— Task instructions —
Please output the listing below character for character and omit the images.

— Material provided —
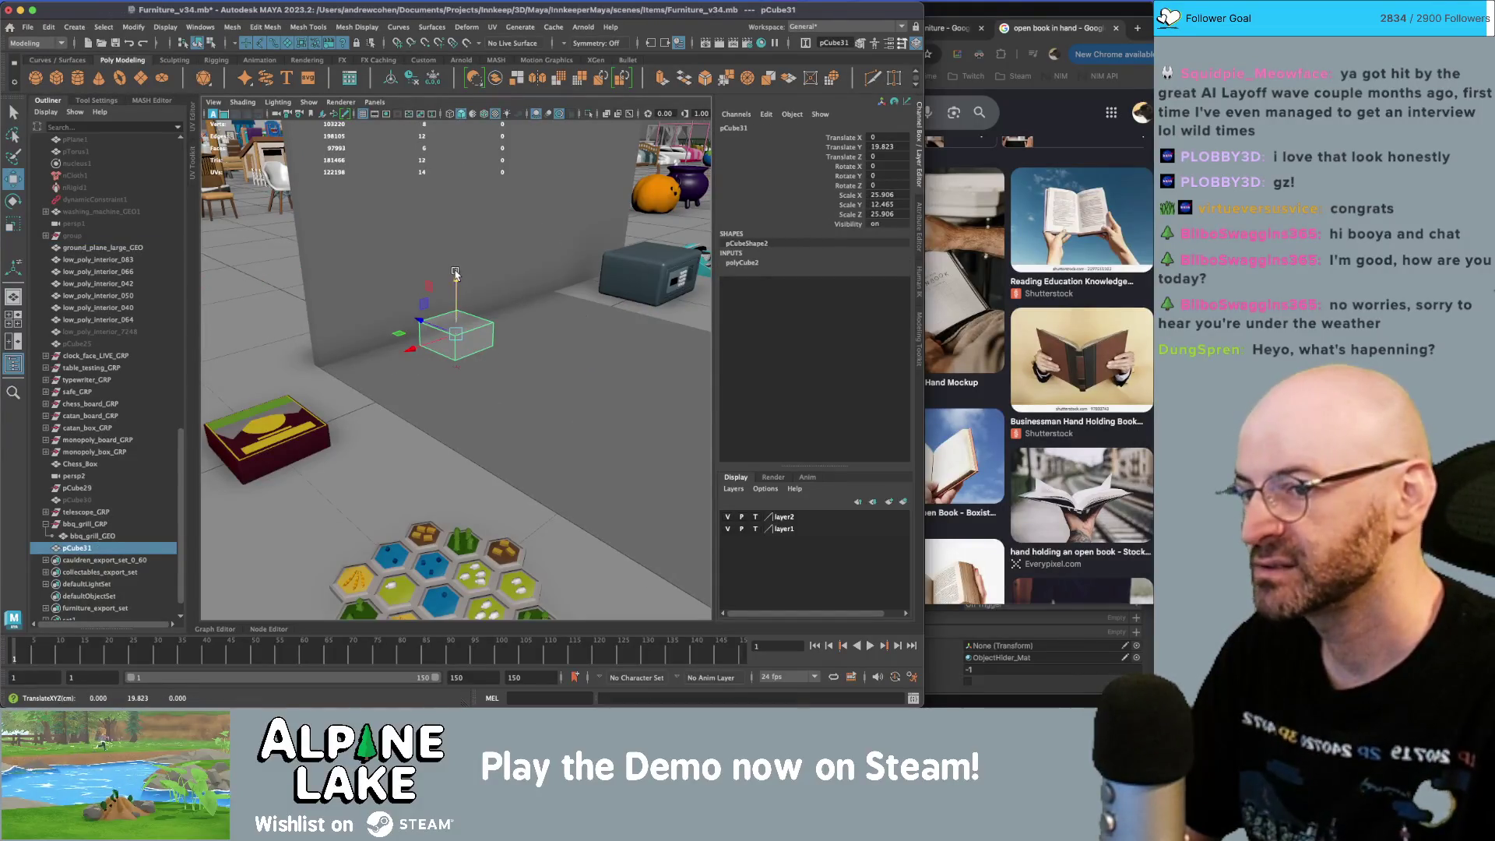
# - Scale the cube up to about 29 and flatten it into a thin, tall slab
pyautogui.press('f')
pyautogui.scroll(-2, 467, 350)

— Answer for this exercise —
# - Scale the cube up to about 29 and flatten it into a thin, tall slab
pyautogui.press('f')
pyautogui.scroll(-2, 467, 350)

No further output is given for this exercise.